Adversity and Triumph: Can't have one without the other
My abusive ex-husband did everything in his power to hold me back and hold me down for 27 years. He reinforced every insecurity I ever struggled with. A friend once told me (and I have never forgotten this) "He uses YOU against YOU." He knew me so well. He knew all my buttons. He knew all my wounds. And he used those to his advantage because what he cared about most was power and control. He told me my own family didn't love me in order to weaken me. And I remember him laughing while telling me that even if he had more money than he knew what to do with, he would never waste it on buying me a large diamond. I don't remember ever asking him for a larger diamond. But that wasn't the point.
The message he was sending was, You wouldn't be worth that to me no matter how wealthy I was.
I spent so many years feeling worthless and unlovable. I wondered where God was in my situation. Why did He not care enough about my suffering to come to my rescue?
But my rescue and deliverance were always in play. God knew the day and the time. He also knew what He had planned for me after the rescue. Had He simply intervened and "rescued" me sooner, there are many lessons I might not have learned. Lessons that involved time and a process. I would be far less equipped to help others; to be a compassionate friend and advocate for victims of abuse and domestic violence.
His goal for me is not comfort. The goal is growth. In order to reach my potential, He knows I must suffer. In order to overcome and triumph, I must be faced with adversity and sorrow. In order to feel compassion more deeply for others, I must know pain in my own life.
By no means do I advocate staying in an abusive marriage. I would never urge any woman to submit herself to abuse. Abusive men don't turn into healthy men by way of a woman's compliance and submission. Abusive men become more abusive and they will further exploit your efforts to please them the more you try to win their love. But even though I would have been justified in leaving sooner, I can't regret the journey because of what I gained.
I have lived long enough now to see how God operates in my life. He presents opportunities for me to grow that involve pain. Sometimes these opportunities catch me by surprise. And when caught off guard, I initially feel devastated, knocked off balance. I might spend a few days in the weeds emotionally. But then I remind myself of the opportunity to grow through my circumstances.
God doesn't allow adversity because He enjoys seeing me hurt. He allows it because He is teaching me how to trust Him and not limit Him. What looks impossible to me is not even a challenge for God. When it's time, He'll intervene. There has never been a situation in my life where God did not eventually turn the tables in a dramatic way. I've had many a long wait for deliverance and healing. But every time I've given up my need to understand and fix things through my own efforts, He's shown up in a way that surpassed my imagination.
It's easier to trust Him today than it has ever been at any other time in my life. And He keeps making it obvious to me that He loves to respond to my most passionate prayers.

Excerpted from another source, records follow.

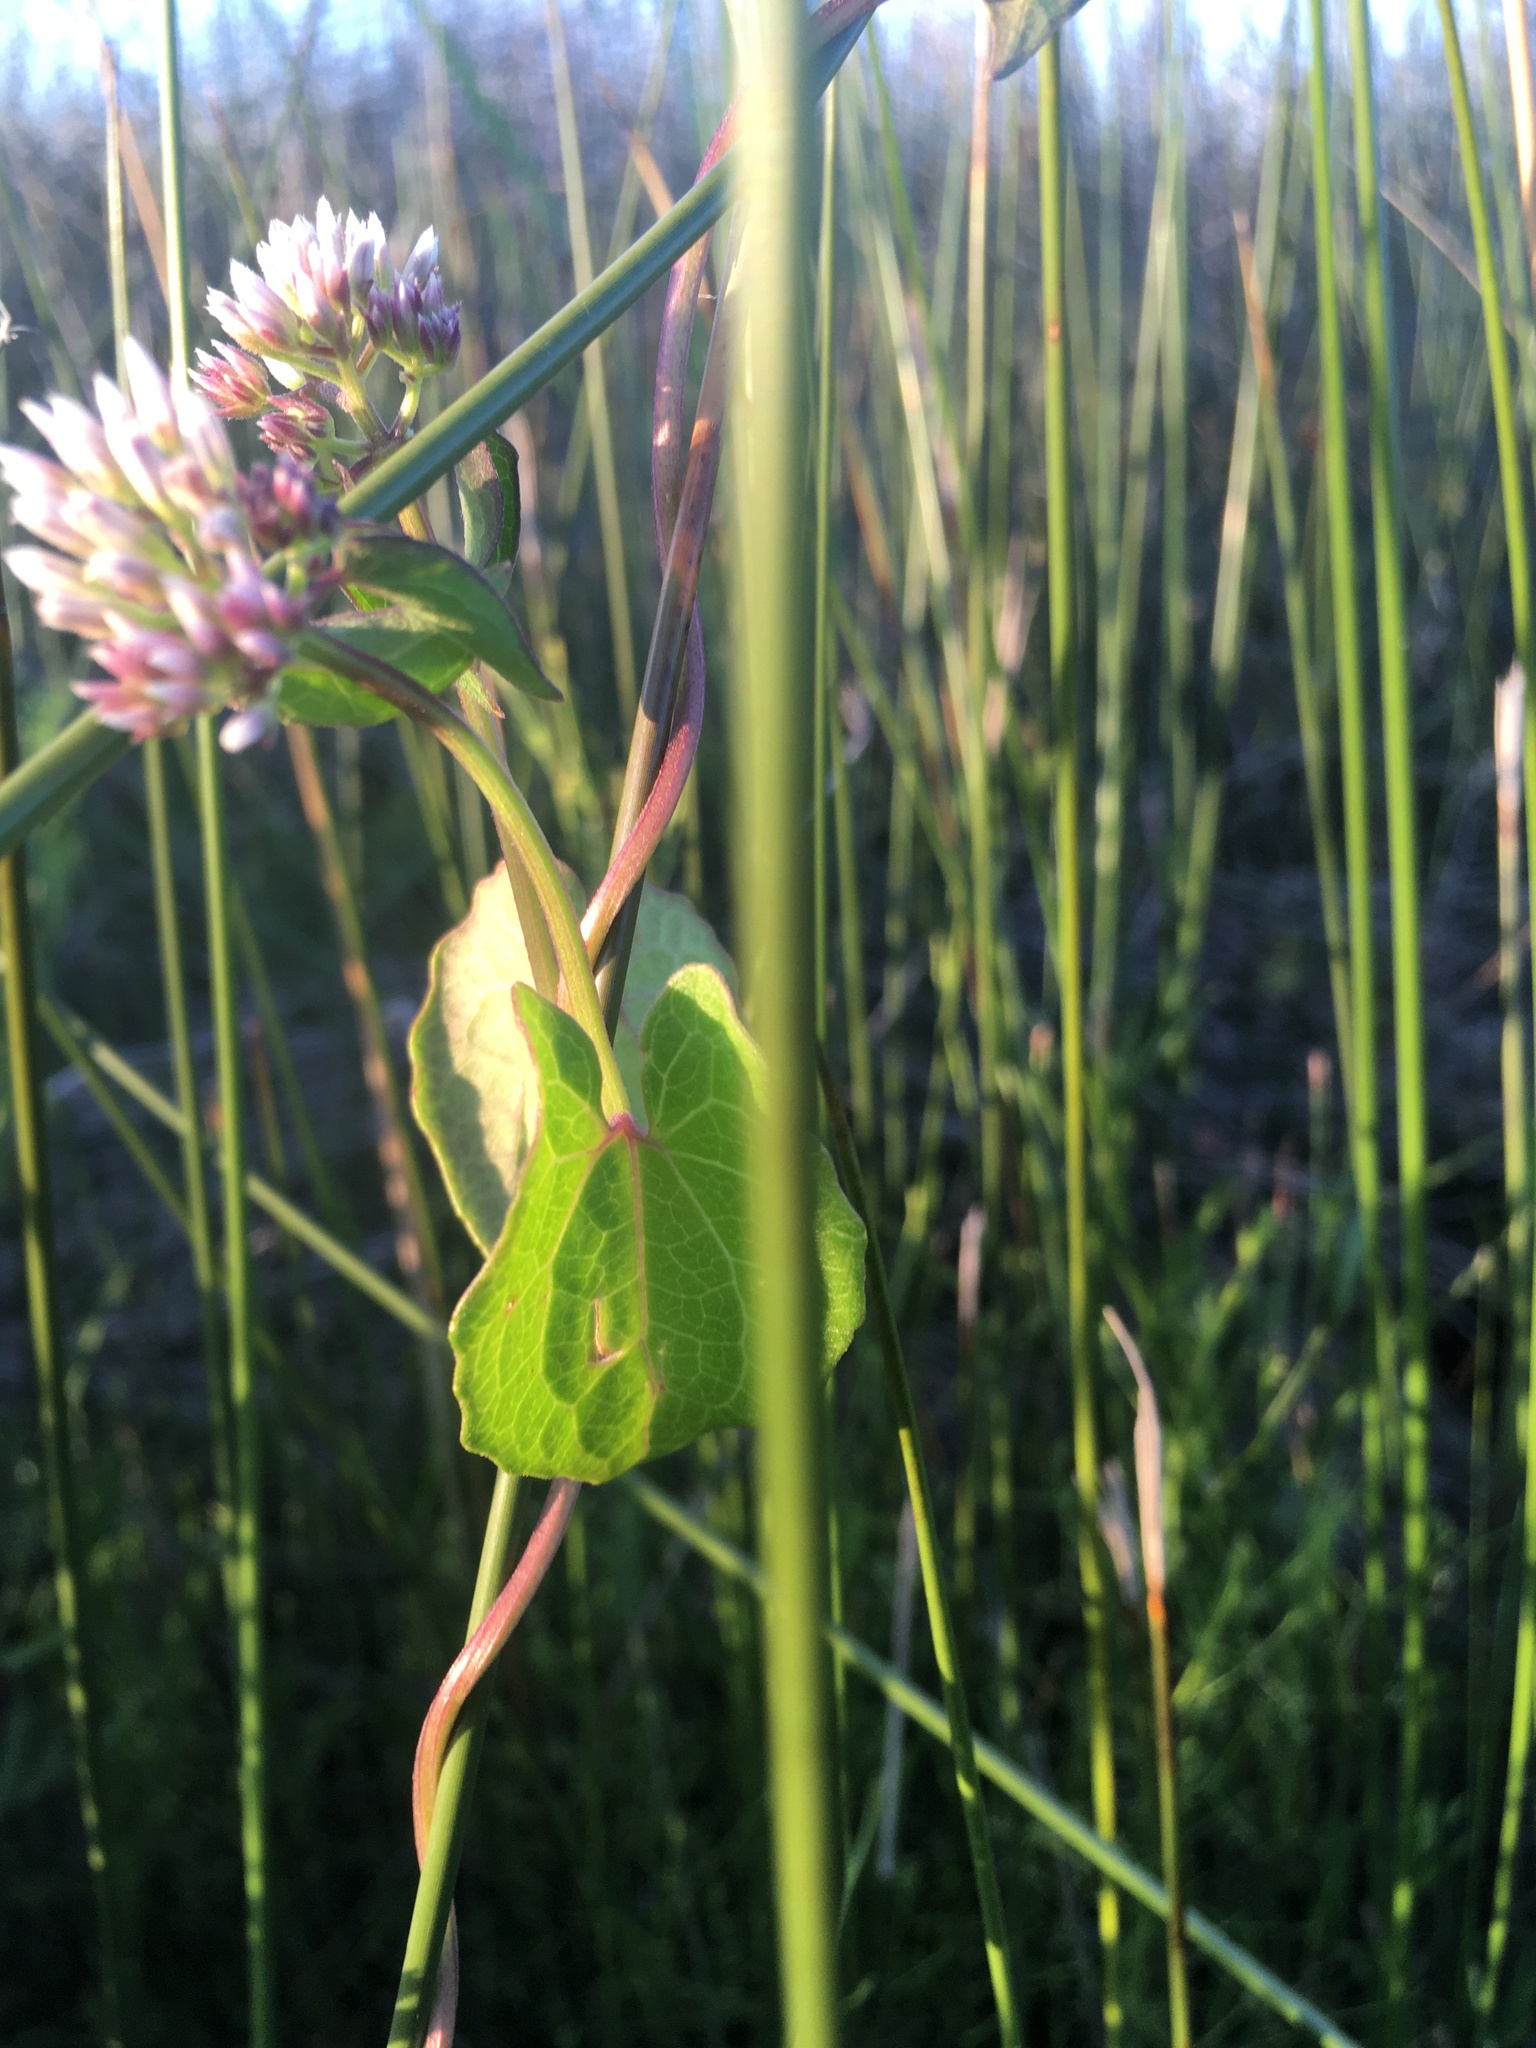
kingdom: Plantae
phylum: Tracheophyta
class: Magnoliopsida
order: Asterales
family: Asteraceae
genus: Mikania
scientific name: Mikania scandens
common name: Climbing hempvine
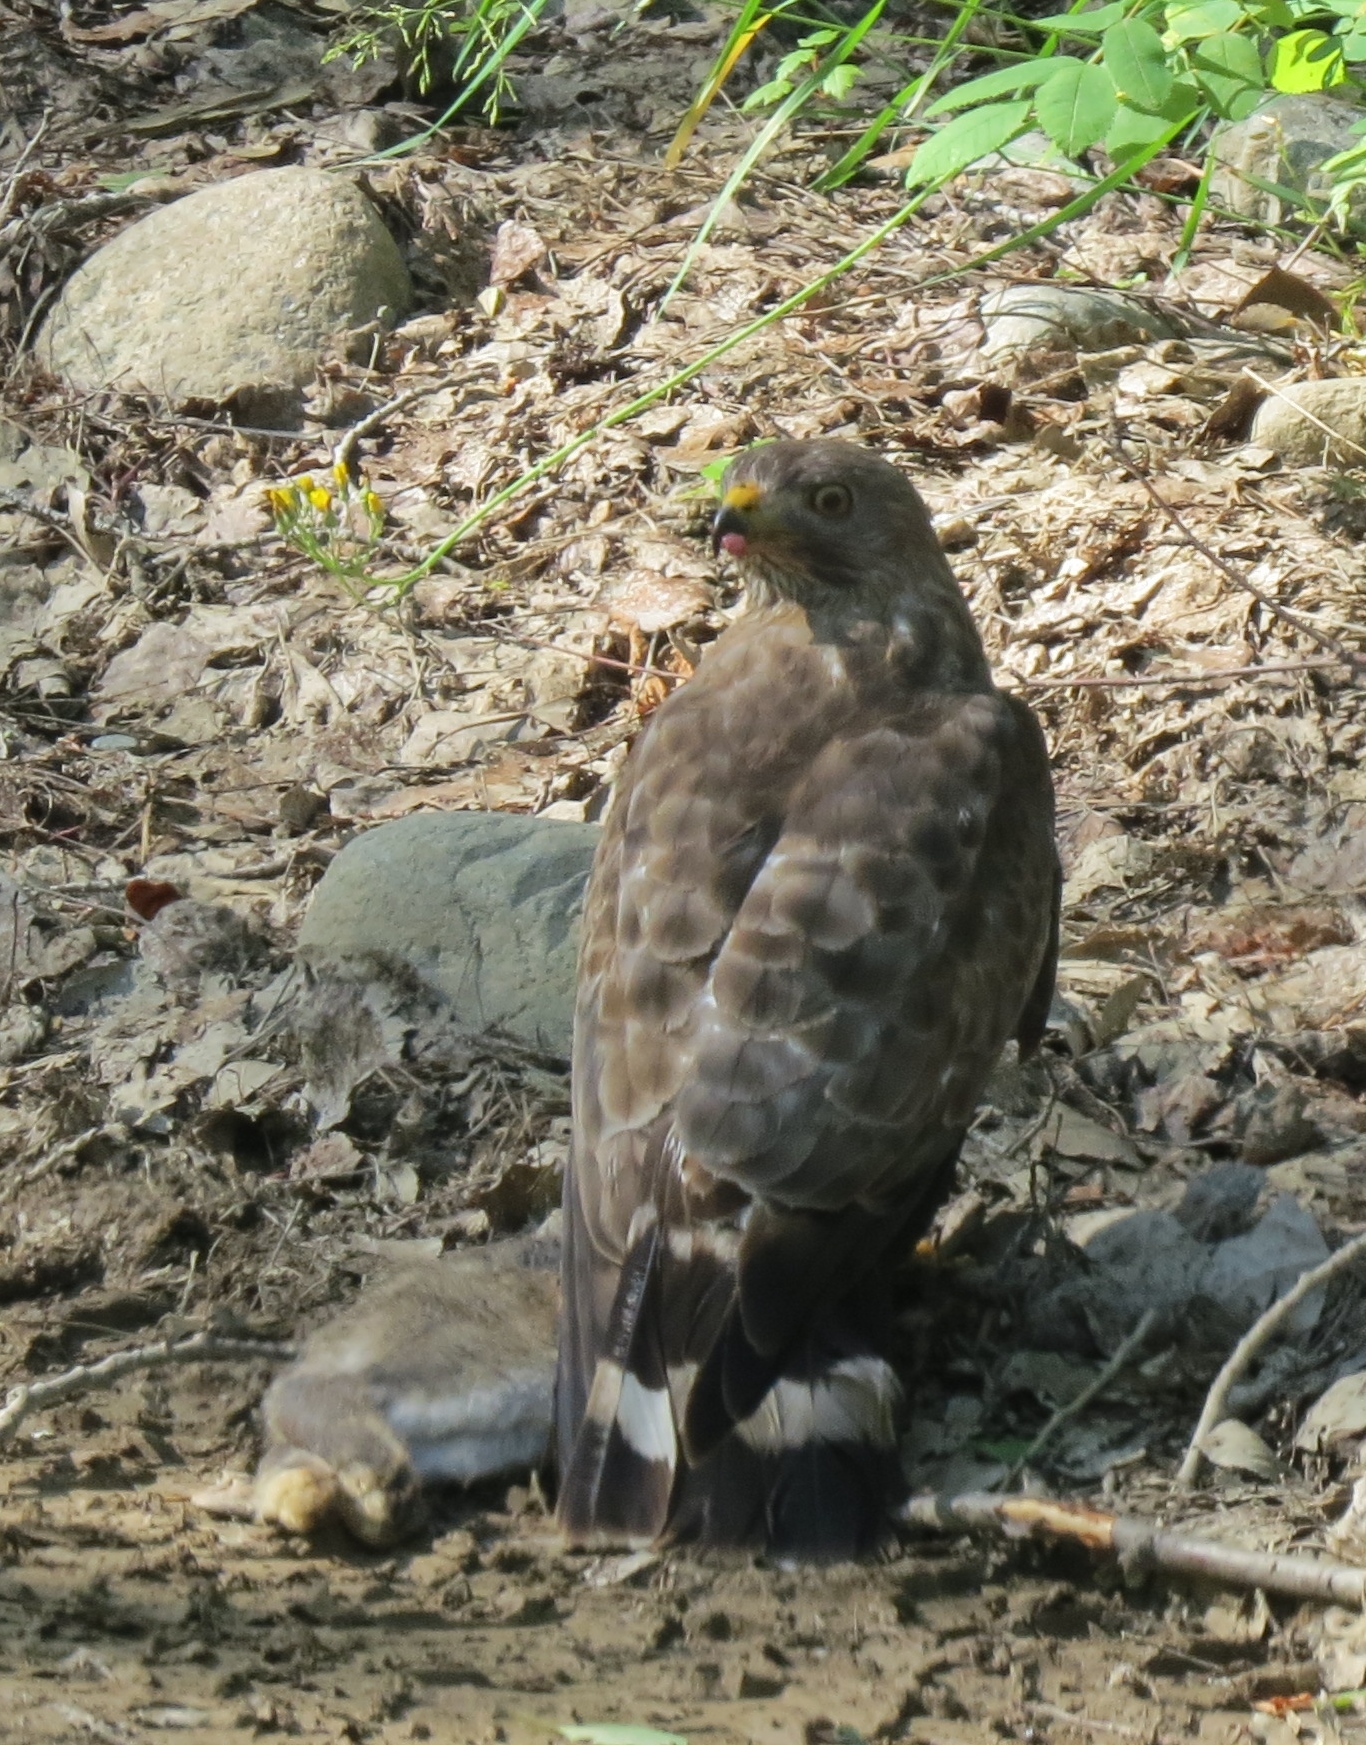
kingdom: Animalia
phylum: Chordata
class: Aves
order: Accipitriformes
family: Accipitridae
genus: Buteo
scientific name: Buteo platypterus
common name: Broad-winged hawk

I cry almost every time I thank God for His goodness to me. But I have to be in anguish to plead with God for His help. I don't know why that is. When I'm just dealing with the normal stresses of life, I would have to say my prayers are kind of flat and unemotional. I don't expect God to fix everything or answer all my prayers. I don't like giving Him a list of my needs. Again, I'm not sure why I'm that way -- but I am. I can vividly remember the pleading, passionate prayers of my life when my heart was in a million pieces and I was desperate for Him to help me cope in a supernatural way. That happened to me recently. And the very next day, I experienced His response. He must be pleased when we turn to Him in complete dependence -- and perhaps in desperation. That's when He alone can be our strength; in our weakness. When we stop trying to find that strength within ourselves.
I could recite a long list of ways God has turned the tables in my life. One of my favorite examples rests on my left ring finger. But it's not about the rock. It's all about the man. God gave me a husband who loves, values, respects and protects me as if I am a precious jewel to him. That's what I longed for. That's really ALL I longed for.
And while one man was demeaning me, laughing about how I would never be worth a large diamond to him, God could see the man in my future who would feel just the opposite. For months after my engagement to John, every time I looked down at my ring, I would think, "I can't believe anyone loves me enough to WANT to give me a ring like this (even if he can)." That's what my ring still represents to me.
I honestly never longed for a large diamond ring. It wasn't important to me. I'm not a person who values status. I often feel self-conscious about my material blessings. But for the rest of my life, I will remember seeing my ring for the first time, my astonishment that he would want to buy it for me, and hearing John say, "It's the ring you deserve."
Second only to the cross, the most dramatic demonstration of God's love for me has been the blessing of my marriage to John. And no matter what I had ever been through, I could never have viewed him as a reward I deserved. But God is so merciful. I do believe that He delighted in demonstrating to me just how much He did care about my suffering and how He had seen my future waiting for me through all those years. He orchestrated that contrast to emphasize to me that He was never absent or uncaring when it came to my suffering. There was always a plan.
So I will trust Him as I face the challenges of today knowing He is accomplishing something in me through every experience. He will sustain me as I wait for His plan to unfold.
And while I wait, I will grow and change and get closer to my potential in Him.